INFORMATION SUPPLIED:
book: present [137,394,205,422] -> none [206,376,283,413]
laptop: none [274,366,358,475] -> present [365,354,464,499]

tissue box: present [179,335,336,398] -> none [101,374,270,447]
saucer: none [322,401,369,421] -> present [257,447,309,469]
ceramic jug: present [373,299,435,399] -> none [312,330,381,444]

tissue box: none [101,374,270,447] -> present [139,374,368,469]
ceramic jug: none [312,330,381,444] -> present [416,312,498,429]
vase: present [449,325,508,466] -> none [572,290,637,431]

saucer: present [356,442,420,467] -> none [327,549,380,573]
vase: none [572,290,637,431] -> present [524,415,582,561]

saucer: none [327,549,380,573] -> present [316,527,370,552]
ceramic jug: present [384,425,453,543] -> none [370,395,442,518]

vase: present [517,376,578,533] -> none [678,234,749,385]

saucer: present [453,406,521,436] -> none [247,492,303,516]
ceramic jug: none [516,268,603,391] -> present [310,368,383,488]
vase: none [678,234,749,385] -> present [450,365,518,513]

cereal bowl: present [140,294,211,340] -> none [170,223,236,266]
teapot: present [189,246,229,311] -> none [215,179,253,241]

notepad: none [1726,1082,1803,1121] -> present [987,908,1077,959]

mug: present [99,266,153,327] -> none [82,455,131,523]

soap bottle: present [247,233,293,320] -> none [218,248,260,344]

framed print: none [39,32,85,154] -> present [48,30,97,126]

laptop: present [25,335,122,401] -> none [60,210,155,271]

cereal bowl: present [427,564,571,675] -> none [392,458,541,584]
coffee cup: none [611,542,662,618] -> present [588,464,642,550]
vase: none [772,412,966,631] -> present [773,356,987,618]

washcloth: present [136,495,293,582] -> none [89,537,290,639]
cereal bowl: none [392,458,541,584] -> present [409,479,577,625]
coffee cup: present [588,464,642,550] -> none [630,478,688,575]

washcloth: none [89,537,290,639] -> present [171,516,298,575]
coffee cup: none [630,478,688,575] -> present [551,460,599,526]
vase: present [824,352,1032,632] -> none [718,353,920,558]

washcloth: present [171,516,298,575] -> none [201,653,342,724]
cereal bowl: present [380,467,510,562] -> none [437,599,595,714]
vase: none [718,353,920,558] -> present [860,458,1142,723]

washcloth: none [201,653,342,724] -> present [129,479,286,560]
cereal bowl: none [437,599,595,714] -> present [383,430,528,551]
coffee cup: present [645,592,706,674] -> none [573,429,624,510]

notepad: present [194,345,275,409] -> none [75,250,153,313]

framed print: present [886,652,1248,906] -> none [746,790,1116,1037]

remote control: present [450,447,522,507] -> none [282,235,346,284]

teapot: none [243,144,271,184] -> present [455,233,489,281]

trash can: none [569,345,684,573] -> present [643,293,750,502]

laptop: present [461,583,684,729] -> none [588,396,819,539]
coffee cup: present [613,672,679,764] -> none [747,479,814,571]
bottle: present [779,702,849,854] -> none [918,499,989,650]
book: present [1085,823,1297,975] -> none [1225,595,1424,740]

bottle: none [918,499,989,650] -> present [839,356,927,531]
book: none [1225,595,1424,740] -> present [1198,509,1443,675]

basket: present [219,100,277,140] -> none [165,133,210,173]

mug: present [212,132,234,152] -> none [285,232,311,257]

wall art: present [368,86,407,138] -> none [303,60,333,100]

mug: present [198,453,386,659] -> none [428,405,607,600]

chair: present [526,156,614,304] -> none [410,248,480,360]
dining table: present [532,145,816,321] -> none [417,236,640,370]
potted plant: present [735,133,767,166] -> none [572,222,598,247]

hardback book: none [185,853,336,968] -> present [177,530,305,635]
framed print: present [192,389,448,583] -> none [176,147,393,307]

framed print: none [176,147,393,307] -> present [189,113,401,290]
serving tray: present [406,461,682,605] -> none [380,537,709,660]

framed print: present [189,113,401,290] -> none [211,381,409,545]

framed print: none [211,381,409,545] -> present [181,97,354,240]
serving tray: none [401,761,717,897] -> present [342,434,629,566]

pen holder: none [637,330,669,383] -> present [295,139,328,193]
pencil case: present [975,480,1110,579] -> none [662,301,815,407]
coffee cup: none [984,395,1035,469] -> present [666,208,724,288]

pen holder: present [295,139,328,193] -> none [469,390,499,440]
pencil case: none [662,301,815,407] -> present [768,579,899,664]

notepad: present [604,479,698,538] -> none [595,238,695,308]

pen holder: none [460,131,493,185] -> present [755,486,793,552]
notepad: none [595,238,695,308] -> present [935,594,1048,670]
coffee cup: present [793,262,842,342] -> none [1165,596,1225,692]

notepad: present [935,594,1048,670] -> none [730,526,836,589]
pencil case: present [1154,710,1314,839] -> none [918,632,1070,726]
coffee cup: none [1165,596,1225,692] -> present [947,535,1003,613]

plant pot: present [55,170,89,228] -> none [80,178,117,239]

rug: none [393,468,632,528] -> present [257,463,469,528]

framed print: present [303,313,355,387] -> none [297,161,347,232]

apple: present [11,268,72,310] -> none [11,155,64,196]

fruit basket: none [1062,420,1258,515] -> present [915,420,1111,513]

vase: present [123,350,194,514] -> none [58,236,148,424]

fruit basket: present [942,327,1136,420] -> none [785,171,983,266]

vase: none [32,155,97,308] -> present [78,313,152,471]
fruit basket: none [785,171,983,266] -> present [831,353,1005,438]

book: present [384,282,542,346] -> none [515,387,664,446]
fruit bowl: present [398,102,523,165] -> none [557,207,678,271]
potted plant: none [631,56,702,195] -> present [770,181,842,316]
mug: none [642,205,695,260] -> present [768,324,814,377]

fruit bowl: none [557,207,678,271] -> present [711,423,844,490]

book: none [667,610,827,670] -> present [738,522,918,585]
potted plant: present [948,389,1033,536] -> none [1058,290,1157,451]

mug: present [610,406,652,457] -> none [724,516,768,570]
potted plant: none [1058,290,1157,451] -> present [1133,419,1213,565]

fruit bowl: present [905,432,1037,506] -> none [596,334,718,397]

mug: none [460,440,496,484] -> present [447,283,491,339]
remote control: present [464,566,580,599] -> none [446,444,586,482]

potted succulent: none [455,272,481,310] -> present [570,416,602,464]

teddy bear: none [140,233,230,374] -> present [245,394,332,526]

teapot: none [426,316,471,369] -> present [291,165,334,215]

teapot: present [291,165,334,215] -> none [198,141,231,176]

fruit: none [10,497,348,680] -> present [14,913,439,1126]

WORK INSTRUCTION:
What is wanted is a copy of every line in the listing that includes the word "serving".

RESPONSE TO THE TASK:
serving tray: present [406,461,682,605] -> none [380,537,709,660]
serving tray: none [401,761,717,897] -> present [342,434,629,566]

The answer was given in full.